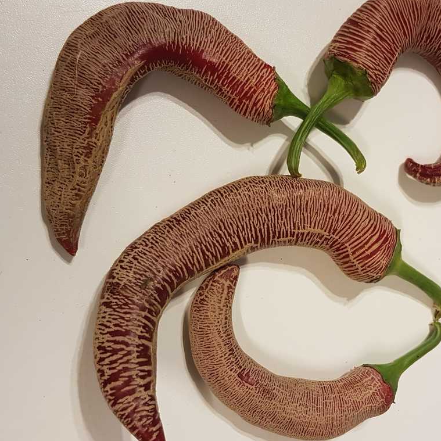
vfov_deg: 52.5
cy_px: 220
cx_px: 288
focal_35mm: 31
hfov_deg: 51.7
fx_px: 447
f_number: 1.7
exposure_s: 1/50
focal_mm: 4.2
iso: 125
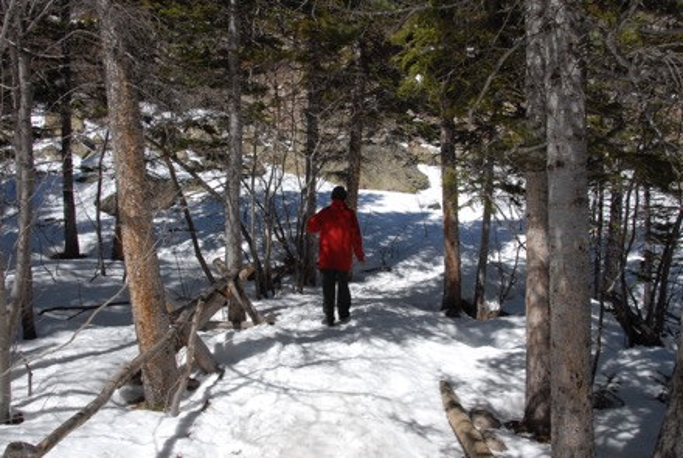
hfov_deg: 57.1
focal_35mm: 33
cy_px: 229
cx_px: 342
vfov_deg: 40.1
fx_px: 627
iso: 250
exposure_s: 1/400
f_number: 11
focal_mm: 22
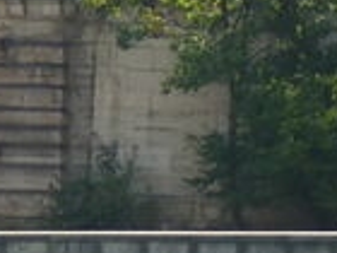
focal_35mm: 768
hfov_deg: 2.6
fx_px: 7477
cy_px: 19
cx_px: -380
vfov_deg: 1.9
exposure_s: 1/125
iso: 80
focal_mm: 18.7
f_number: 4
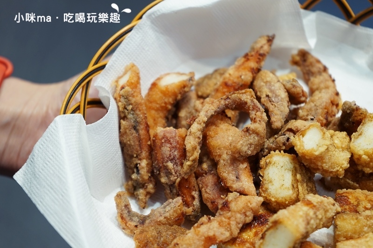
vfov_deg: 19.4
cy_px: 124
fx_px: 725
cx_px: 186
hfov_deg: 28.8
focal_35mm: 70
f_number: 5.6
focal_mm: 70
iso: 400
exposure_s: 1/80
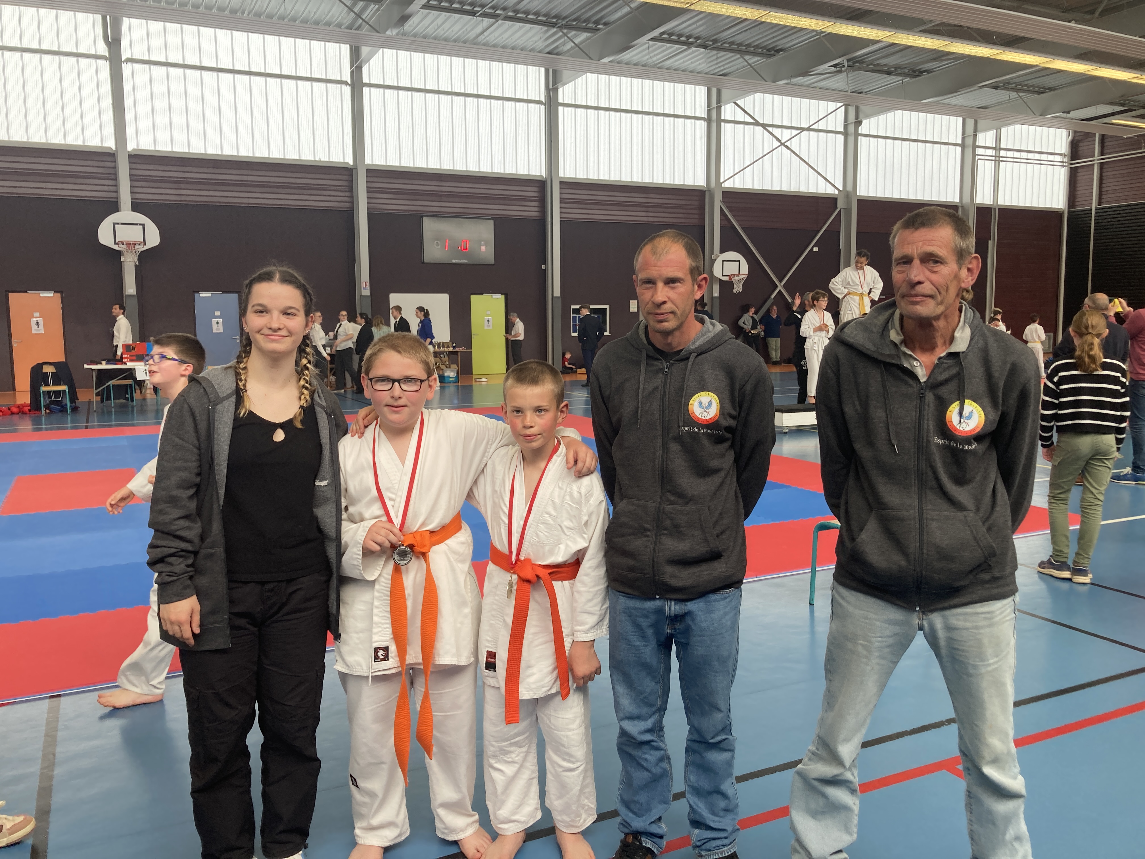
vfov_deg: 49.7
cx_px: 572
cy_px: 430
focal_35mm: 28
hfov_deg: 63.4
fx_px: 926
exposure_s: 1/120
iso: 32
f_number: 1.8
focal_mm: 3.99
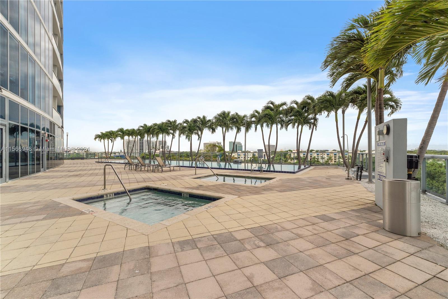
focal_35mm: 15
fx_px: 187
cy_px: 150
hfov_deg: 100.4
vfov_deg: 77.3
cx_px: 224
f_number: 10
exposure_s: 1/160
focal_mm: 10
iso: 125
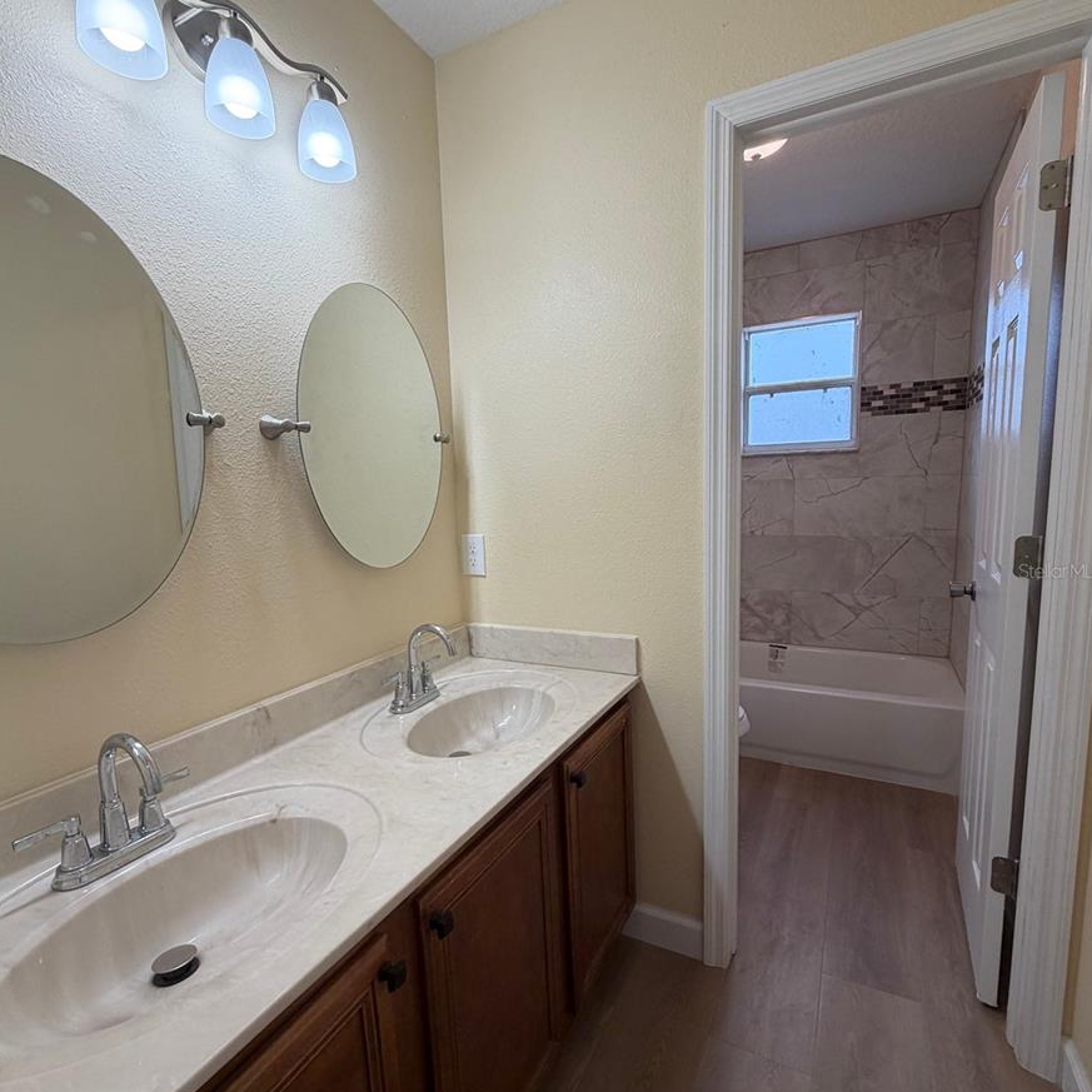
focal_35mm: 17
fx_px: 607
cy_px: 570
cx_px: 544
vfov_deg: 83.9
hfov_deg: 84.0
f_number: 2.2
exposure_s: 1/120
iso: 80
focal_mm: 2.22
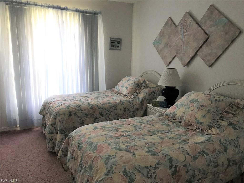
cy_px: 92
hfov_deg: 63.4
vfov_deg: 49.7
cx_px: 122
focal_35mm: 28
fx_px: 197
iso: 50
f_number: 1.8
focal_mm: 3.99
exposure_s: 1/15
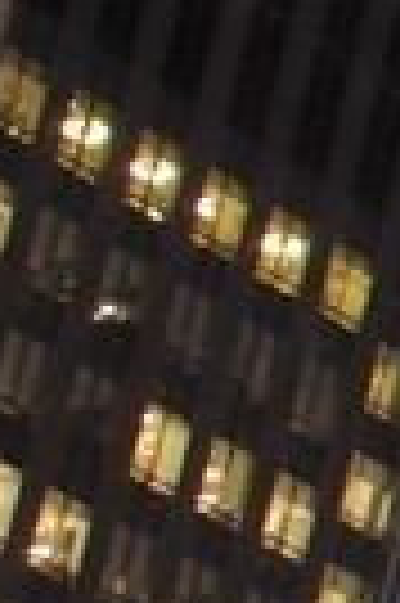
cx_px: 3294
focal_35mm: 304
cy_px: 212
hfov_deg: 3.3
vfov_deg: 6.8
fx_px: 5079
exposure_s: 1/1.43
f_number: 6.3
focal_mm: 17
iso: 100
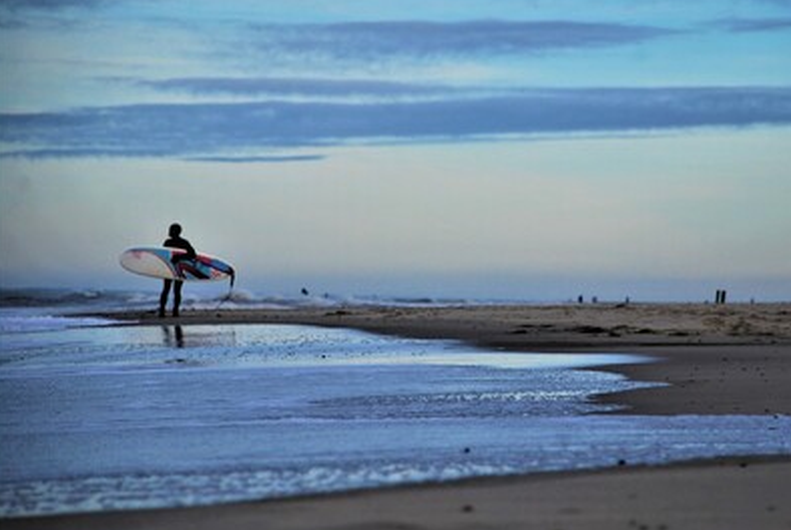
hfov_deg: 8.7
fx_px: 5206
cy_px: 271
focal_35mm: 237
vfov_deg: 5.8
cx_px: 456
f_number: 5.6
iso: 160
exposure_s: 1/500
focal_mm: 135
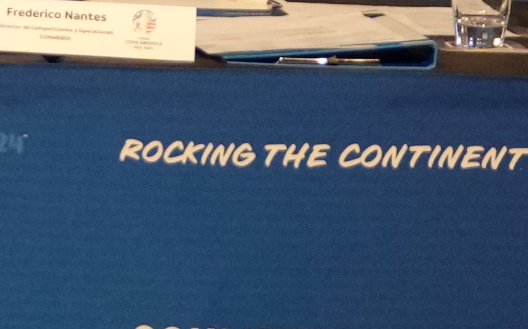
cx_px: 20
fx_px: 18055
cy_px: -152
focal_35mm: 1255
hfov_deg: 1.7
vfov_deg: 1.0
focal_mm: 123
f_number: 2.8
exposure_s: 1/500
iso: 2500
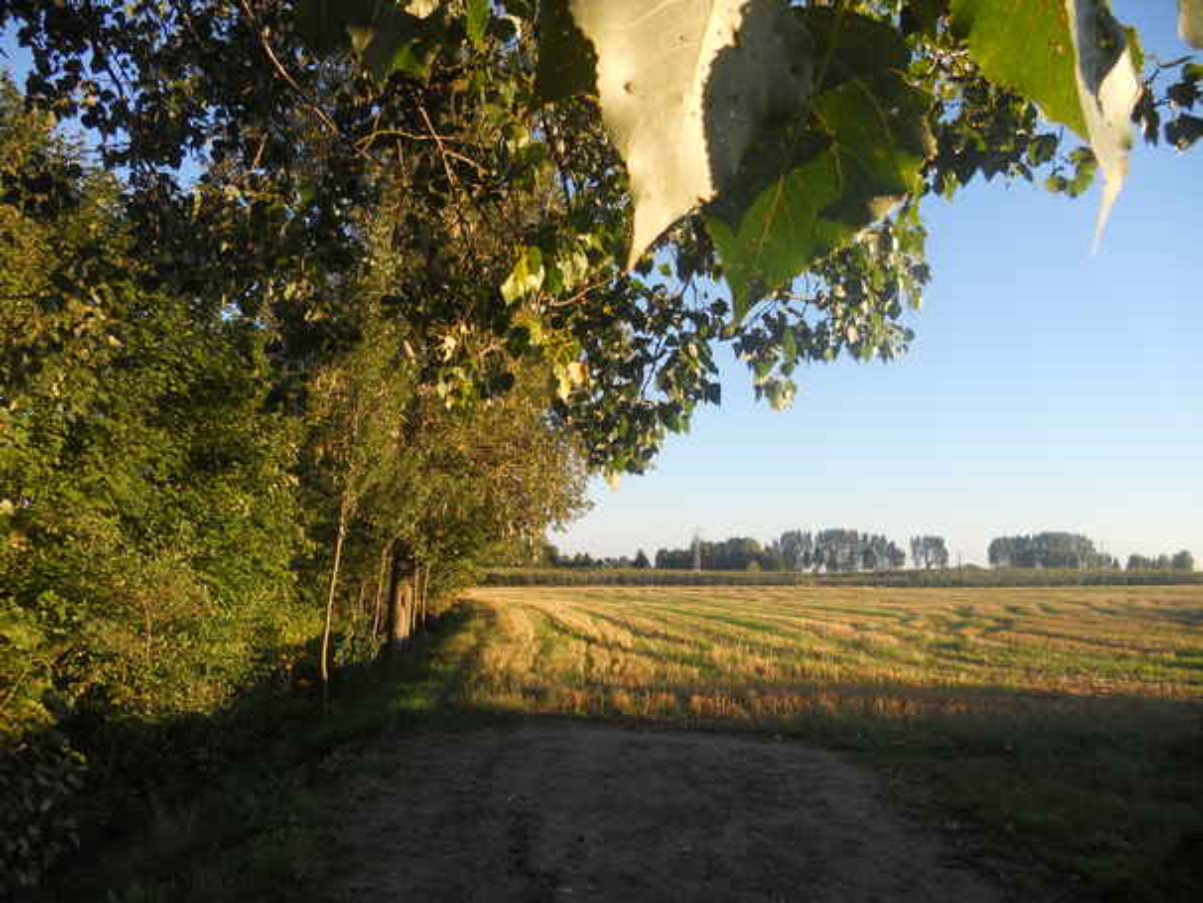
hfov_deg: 65.3
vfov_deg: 51.4
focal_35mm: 27
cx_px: 602
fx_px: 939
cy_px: 452
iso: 80
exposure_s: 1/320
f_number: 3.2
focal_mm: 4.9
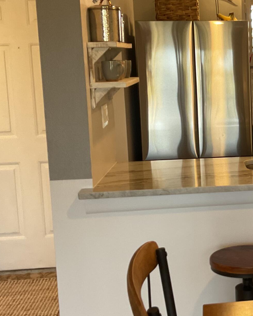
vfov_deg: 27.5
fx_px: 646
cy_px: 144
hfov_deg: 20.7
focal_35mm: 69
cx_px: 304
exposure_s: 1/60
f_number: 1.8
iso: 250
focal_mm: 3
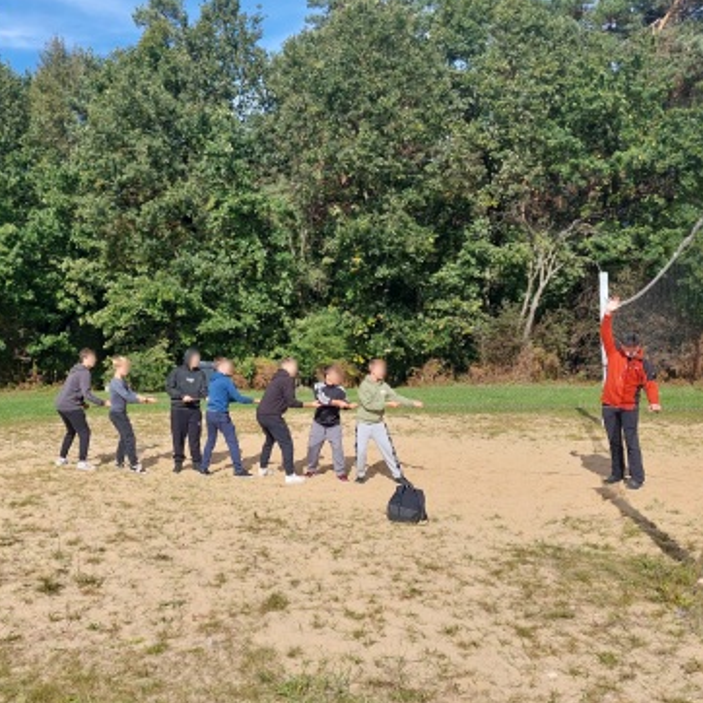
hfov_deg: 49.5
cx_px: 293
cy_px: 366
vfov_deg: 49.7
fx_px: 758
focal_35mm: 33
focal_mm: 5.23
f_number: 1.8
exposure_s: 1/1431
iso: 40
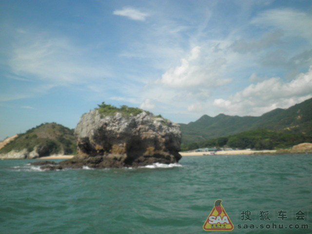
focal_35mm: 36
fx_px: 324
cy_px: 117
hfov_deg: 51.4
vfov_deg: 39.7
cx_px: 156
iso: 64
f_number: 8.8
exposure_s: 1/160
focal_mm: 6.4
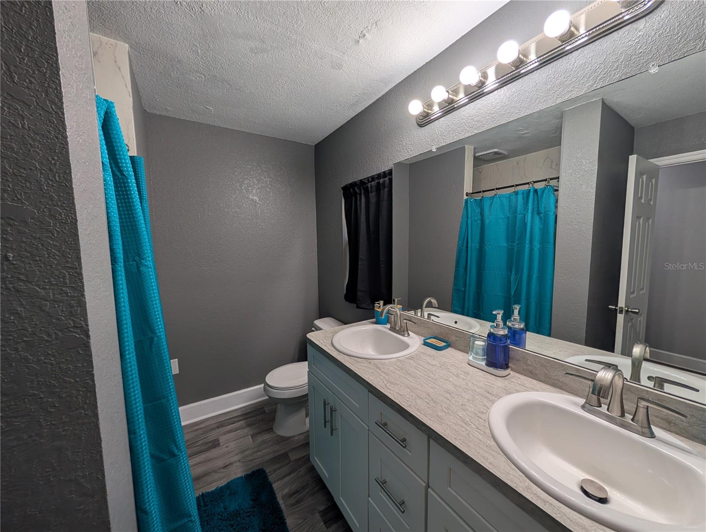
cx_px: 353
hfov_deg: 110.5
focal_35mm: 12
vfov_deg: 94.6
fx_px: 245
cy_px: 266
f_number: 1.7
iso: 38
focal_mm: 2.02
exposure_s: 1/164
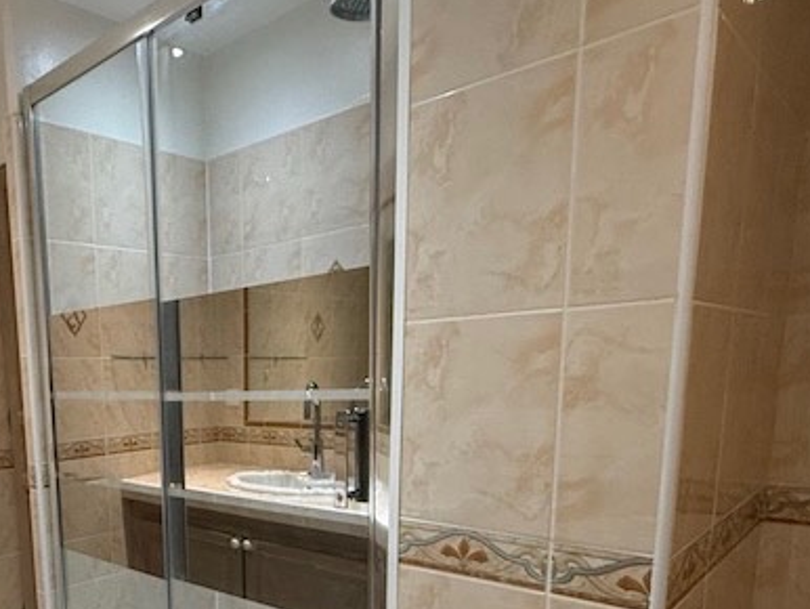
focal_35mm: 29
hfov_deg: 57.3
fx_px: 679
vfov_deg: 45.9
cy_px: 483
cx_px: 168
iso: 250
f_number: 2.2
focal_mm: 2.22
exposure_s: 1/100
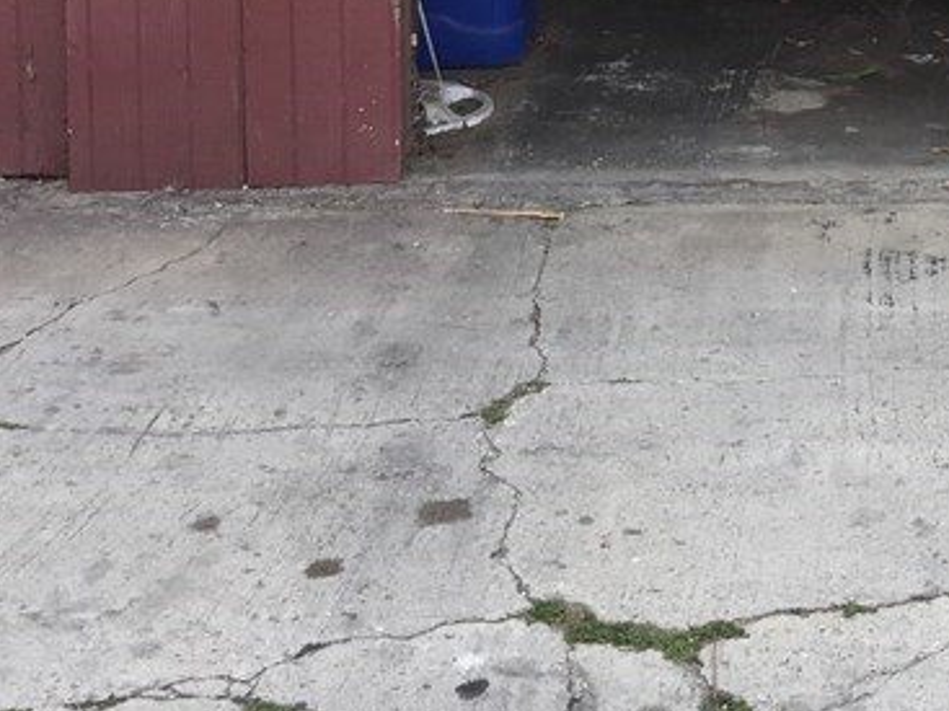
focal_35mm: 81
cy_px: -225
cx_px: 822
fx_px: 2220
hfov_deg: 23.6
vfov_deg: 17.1
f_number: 2.2
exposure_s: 1/557
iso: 32
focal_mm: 4.15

——————————

**To do**
Only the lines from the start of the records above through the line containing "fx_px: 5079" should be returned, exactly and with both ends, please; the pictures stay out.

**Answer space**
vfov_deg: 52.5
cy_px: 220
cx_px: 288
focal_35mm: 31
hfov_deg: 51.7
fx_px: 447
f_number: 1.7
exposure_s: 1/50
focal_mm: 4.2
iso: 125
hfov_deg: 57.1
focal_35mm: 33
cy_px: 229
cx_px: 342
vfov_deg: 40.1
fx_px: 627
iso: 250
exposure_s: 1/400
f_number: 11
focal_mm: 22
focal_35mm: 768
hfov_deg: 2.6
fx_px: 7477
cy_px: 19
cx_px: -380
vfov_deg: 1.9
exposure_s: 1/125
iso: 80
focal_mm: 18.7
f_number: 4
vfov_deg: 19.4
cy_px: 124
fx_px: 725
cx_px: 186
hfov_deg: 28.8
focal_35mm: 70
f_number: 5.6
focal_mm: 70
iso: 400
exposure_s: 1/80
vfov_deg: 49.7
cx_px: 572
cy_px: 430
focal_35mm: 28
hfov_deg: 63.4
fx_px: 926
exposure_s: 1/120
iso: 32
f_number: 1.8
focal_mm: 3.99
focal_35mm: 15
fx_px: 187
cy_px: 150
hfov_deg: 100.4
vfov_deg: 77.3
cx_px: 224
f_number: 10
exposure_s: 1/160
focal_mm: 10
iso: 125
focal_35mm: 17
fx_px: 607
cy_px: 570
cx_px: 544
vfov_deg: 83.9
hfov_deg: 84.0
f_number: 2.2
exposure_s: 1/120
iso: 80
focal_mm: 2.22
cy_px: 92
hfov_deg: 63.4
vfov_deg: 49.7
cx_px: 122
focal_35mm: 28
fx_px: 197
iso: 50
f_number: 1.8
focal_mm: 3.99
exposure_s: 1/15
cx_px: 3294
focal_35mm: 304
cy_px: 212
hfov_deg: 3.3
vfov_deg: 6.8
fx_px: 5079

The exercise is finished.